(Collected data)
──────────────────────────────

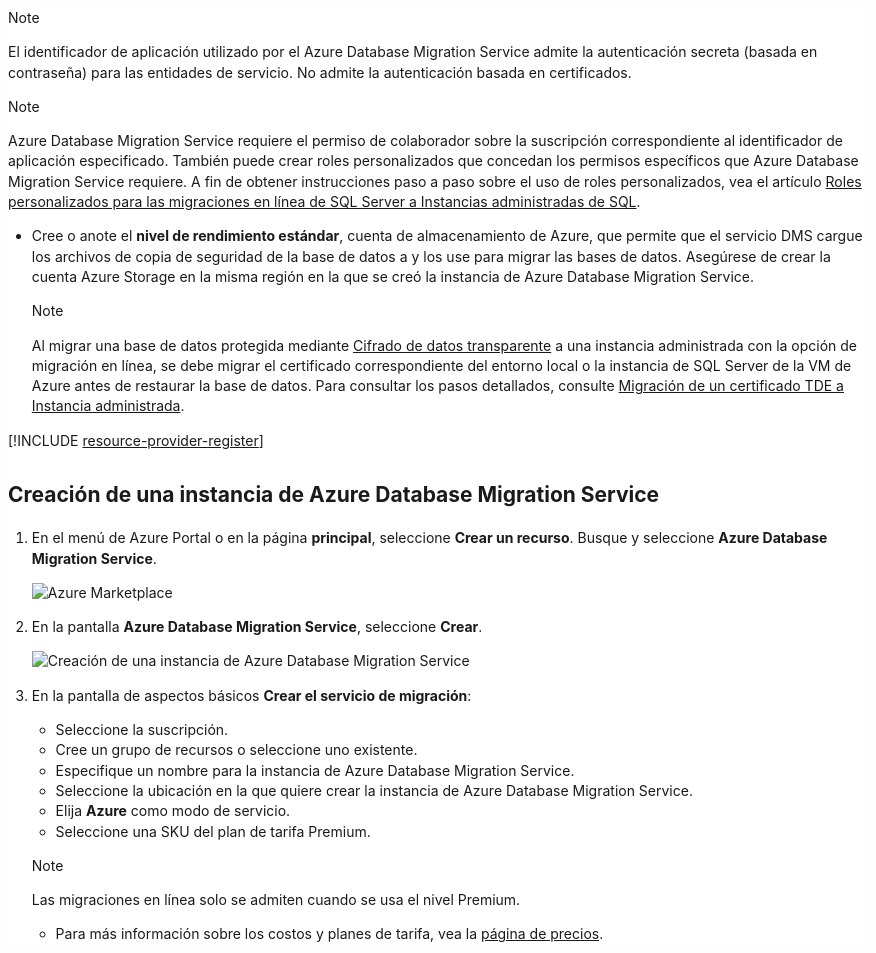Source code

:   > [!NOTE]
  > El identificador de aplicación utilizado por el Azure Database Migration Service admite la autenticación secreta (basada en contraseña) para las entidades de servicio. No admite la autenticación basada en certificados.

  > [!NOTE]
  > Azure Database Migration Service requiere el permiso de colaborador sobre la suscripción correspondiente al identificador de aplicación especificado. También puede crear roles personalizados que concedan los permisos específicos que Azure Database Migration Service requiere. A fin de obtener instrucciones paso a paso sobre el uso de roles personalizados, vea el artículo [Roles personalizados para las migraciones en línea de SQL Server a Instancias administradas de SQL](./resource-custom-roles-sql-db-managed-instance.md).

* Cree o anote el **nivel de rendimiento estándar**, cuenta de almacenamiento de Azure, que permite que el servicio DMS cargue los archivos de copia de seguridad de la base de datos a y los use para migrar las bases de datos.  Asegúrese de crear la cuenta Azure Storage en la misma región en la que se creó la instancia de Azure Database Migration Service.

  > [!NOTE]
  > Al migrar una base de datos protegida mediante [Cifrado de datos transparente](../azure-sql/database/transparent-data-encryption-tde-overview.md) a una instancia administrada con la opción de migración en línea, se debe migrar el certificado correspondiente del entorno local o la instancia de SQL Server de la VM de Azure antes de restaurar la base de datos. Para consultar los pasos detallados, consulte [Migración de un certificado TDE a Instancia administrada](../azure-sql/database/transparent-data-encryption-tde-overview.md).

[!INCLUDE [resource-provider-register](../../includes/database-migration-service-resource-provider-register.md)]

## <a name="create-an-azure-database-migration-service-instance"></a>Creación de una instancia de Azure Database Migration Service

1. En el menú de Azure Portal o en la página **principal**, seleccione **Crear un recurso**. Busque y seleccione **Azure Database Migration Service**.

    ![Azure Marketplace](media/tutorial-sql-server-to-managed-instance-online/portal-marketplace.png)

2. En la pantalla **Azure Database Migration Service**, seleccione **Crear**.

    ![Creación de una instancia de Azure Database Migration Service](media/tutorial-sql-server-to-managed-instance-online/dms-create-service1.png)

3. En la pantalla de aspectos básicos **Crear el servicio de migración**:

     - Seleccione la suscripción.
     - Cree un grupo de recursos o seleccione uno existente.
     - Especifique un nombre para la instancia de Azure Database Migration Service.
     - Seleccione la ubicación en la que quiere crear la instancia de Azure Database Migration Service.
     - Elija **Azure** como modo de servicio.
     - Seleccione una SKU del plan de tarifa Premium. 
     
    > [!NOTE]
    > Las migraciones en línea solo se admiten cuando se usa el nivel Premium.

     - Para más información sobre los costos y planes de tarifa, vea la [página de precios](https://aka.ms/dms-pricing).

──────────────────────────────

**Exercise:**
Every line above that holds the string "tutorial" should be copied into the answer.

**Output for this exercise:**
    ![Azure Marketplace](media/tutorial-sql-server-to-managed-instance-online/portal-marketplace.png)
    ![Creación de una instancia de Azure Database Migration Service](media/tutorial-sql-server-to-managed-instance-online/dms-create-service1.png)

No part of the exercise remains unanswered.